Symbolbild / Marcelo Braga / flickr.com / (CC BY 2.0)

Mit einer Axt schlug am 31. März gegen 3.50 Uhr ein 29-jähriger Tunesier in Augsburg gegen die Frontscheibe eines Linienbusses in der Salomon-Idler-Straße. Dem 47-jährigen Fahrer gelang es, den Bus trotz zerbrochener Frontscheibe vom Tatort wegzufahren und die Polizei zu verständigen.

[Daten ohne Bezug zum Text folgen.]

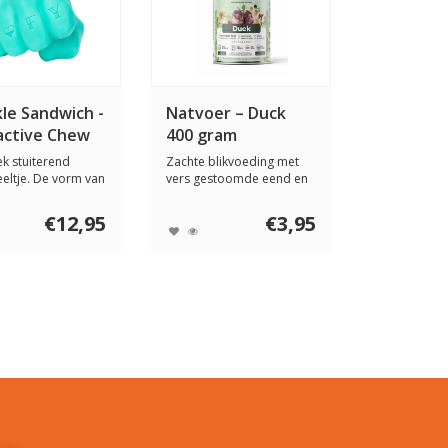
le Sandwich -
Natvoer – Duck
active Chew
400 gram
ek stuiterend
Zachte blikvoeding met
eltje. De vorm van
vers gestoomde eend en
le Sa...
gezonde ingre...
€12,95
€3,95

Mit Axt auf Autofahrerin – mit Machete auf Helfer

Nur wenige Minuten später hielt der Angreifer im Alten Postweg eine 50-jährige Autofahrerin an, schlug erneut mit einer Axt die Front- sowie Seitenscheibe des Fahrzeugs ein und bedrohte die Frau. Nach Auskunft der Polizei eilte ihr ein 28-jähriger Anwohner zur Hilfe, der auf die Situation aufmerksam geworden war. Er versuchte demnach, den Angreifer zu überwältigen. Dabei schlug ihm der 27-Jährige mit einer Machete gegen den Kopf.

Trotz der Verletzung konnte der mutige Helfer den Nordafrikaner überwinden und bis zum Eintreffen der Polizisten festhalten. Anschließend wurde er mit mittelschweren Kopfverletzungen in die Uniklinik Augsburg gebracht. Der Busfahrer und die Autofahrerin blieben unverletzt.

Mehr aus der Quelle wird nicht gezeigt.